4.4. Clinical Application Scenarios and Practical Value
The ResFusion model proposed in this study holds clear practical value, with its core application potential reflected in two key aspects: potential integration into clinical decision support and facilitation of medical resource optimization. Designed to predict tumor radiosensitivity using routinely available imaging, gene expression, and clinical data, the model provides individualized radiosensitivity assessments prior to radiotherapy, assisting clinicians in identifying patients who are more likely to respond favorably or unfavorably to radiotherapy. Such predictions can be considered as supportive information, together with established clinical factors, to inform personalized treatment planning. Importantly, the model is intended to support rather than replace clinical decision-making, and further prospective validation is required before its formal clinical application. Meanwhile, by accurately identifying patients who will truly benefit from radiotherapy, the model helps reduce unnecessary radiotherapy cases, which not only lowers medical costs associated with radiotherapy equipment occupancy and drug consumption but also addresses the critical challenge of limited medical resources—particularly in resource-constrained regions where the efficient utilization of radiotherapy facilities is paramount. Additionally, the pathological images, gene expression profiles, and clinical data used in this study are all derived from real-world clinical data in the TCGA database, with the model training data consistent with the data characteristics of actual clinical scenarios, eliminating the need for additional collection of special data and laying a foundation for the subsequent translation of the model into a clinical decision support tool.
5. Conclusions
Most of the existing studies on radiosensitivity prediction rely on genomic features, while ignoring the tumor microenvironment information in pathological images, which affects the accuracy of the predictions. Therefore, we proposed the multimodal deep learning model Resfusion. The model integrates pathological images, radiosensitive genomic features and clinical report features through the self-attention fusion module.

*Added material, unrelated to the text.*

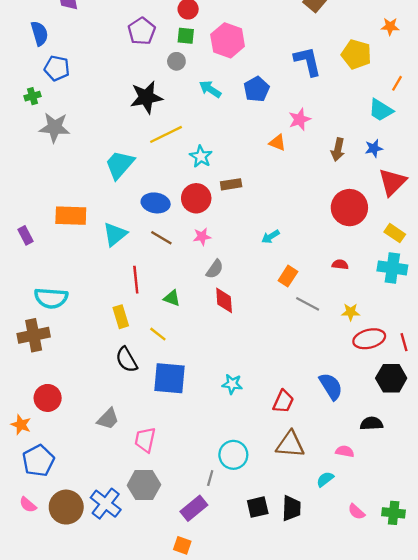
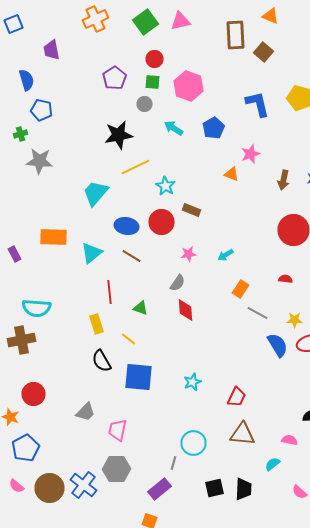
brown rectangle: (231, 184) -> (192, 210), turned 30
pink star: (202, 237) -> (188, 254), moved
cyan star: (232, 384) -> (192, 382), turned -30
blue semicircle: (331, 386) -> (278, 345), moved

Based on the TCGA database, we constructed two datasets to predict tumor radiosensitivity in cancer patients: HNSC (200 cases) and BRCA (282 cases). These datasets were used to train and evaluate the proposed Resfusion model. Results from five-fold cross-validation demonstrated that Resfusion consistently outperformed existing multimodal survival prediction models on both datasets. However, this study did not incorporate radiomic features (e.g., CT or MRI) that are critical for radiotherapy planning [
31,
32,
33], nor did it integrate fine-grained molecular characteristics such as immunohistochemistry or metabolomic profiles [
34,
35]. The absence of these complementary modalities limits the model’s ability to achieve a comprehensive and highly accurate prediction of tumor radiosensitivity. In future work, we plan to develop an extended multimodal framework that integrates radiomics with histopathology, genomics, and clinical information [
36,
37,
38]. We also intend to collect multicenter clinical datasets covering multiple cancer types to further enhance the model’s generalizability and predictive robustness. Ultimately, our goal is to provide early and reliable predictions of radiosensitivity to support personalized and precise radiotherapy planning for cancer patients.